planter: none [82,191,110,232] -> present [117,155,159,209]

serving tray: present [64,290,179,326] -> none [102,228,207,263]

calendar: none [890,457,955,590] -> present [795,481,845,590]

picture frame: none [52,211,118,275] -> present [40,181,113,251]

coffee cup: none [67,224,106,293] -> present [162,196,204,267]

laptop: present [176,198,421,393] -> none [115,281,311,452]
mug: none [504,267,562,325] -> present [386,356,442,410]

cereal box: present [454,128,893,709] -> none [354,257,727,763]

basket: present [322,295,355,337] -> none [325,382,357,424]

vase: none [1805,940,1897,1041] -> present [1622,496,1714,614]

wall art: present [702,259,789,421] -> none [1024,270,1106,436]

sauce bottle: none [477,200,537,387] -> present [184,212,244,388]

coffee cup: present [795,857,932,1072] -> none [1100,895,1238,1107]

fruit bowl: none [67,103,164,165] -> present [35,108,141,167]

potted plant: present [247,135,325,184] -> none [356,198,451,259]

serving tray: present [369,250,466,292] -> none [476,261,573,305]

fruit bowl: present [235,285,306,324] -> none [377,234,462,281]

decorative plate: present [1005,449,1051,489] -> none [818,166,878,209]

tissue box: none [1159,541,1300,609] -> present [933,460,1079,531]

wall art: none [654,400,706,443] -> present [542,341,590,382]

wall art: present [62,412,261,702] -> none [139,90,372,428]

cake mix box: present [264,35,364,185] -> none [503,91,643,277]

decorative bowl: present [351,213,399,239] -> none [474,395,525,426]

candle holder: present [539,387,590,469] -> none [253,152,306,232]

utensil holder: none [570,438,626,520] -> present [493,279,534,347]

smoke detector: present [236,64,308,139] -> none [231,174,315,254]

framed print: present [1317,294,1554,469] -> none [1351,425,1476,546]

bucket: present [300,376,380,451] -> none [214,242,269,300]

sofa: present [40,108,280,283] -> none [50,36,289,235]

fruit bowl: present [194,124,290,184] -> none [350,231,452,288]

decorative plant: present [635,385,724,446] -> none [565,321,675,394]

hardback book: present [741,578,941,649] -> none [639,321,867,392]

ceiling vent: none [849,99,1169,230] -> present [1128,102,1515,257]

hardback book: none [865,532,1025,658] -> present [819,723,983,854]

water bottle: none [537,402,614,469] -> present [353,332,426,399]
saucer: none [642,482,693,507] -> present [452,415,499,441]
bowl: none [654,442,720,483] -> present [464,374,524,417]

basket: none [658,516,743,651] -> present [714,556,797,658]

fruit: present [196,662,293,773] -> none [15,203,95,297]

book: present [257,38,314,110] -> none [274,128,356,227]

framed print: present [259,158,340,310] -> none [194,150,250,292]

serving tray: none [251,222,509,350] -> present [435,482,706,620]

#### [Instruction]
Of the lines in the data, report each one containing the string "holder".

#### [Final answer]
candle holder: present [539,387,590,469] -> none [253,152,306,232]
utensil holder: none [570,438,626,520] -> present [493,279,534,347]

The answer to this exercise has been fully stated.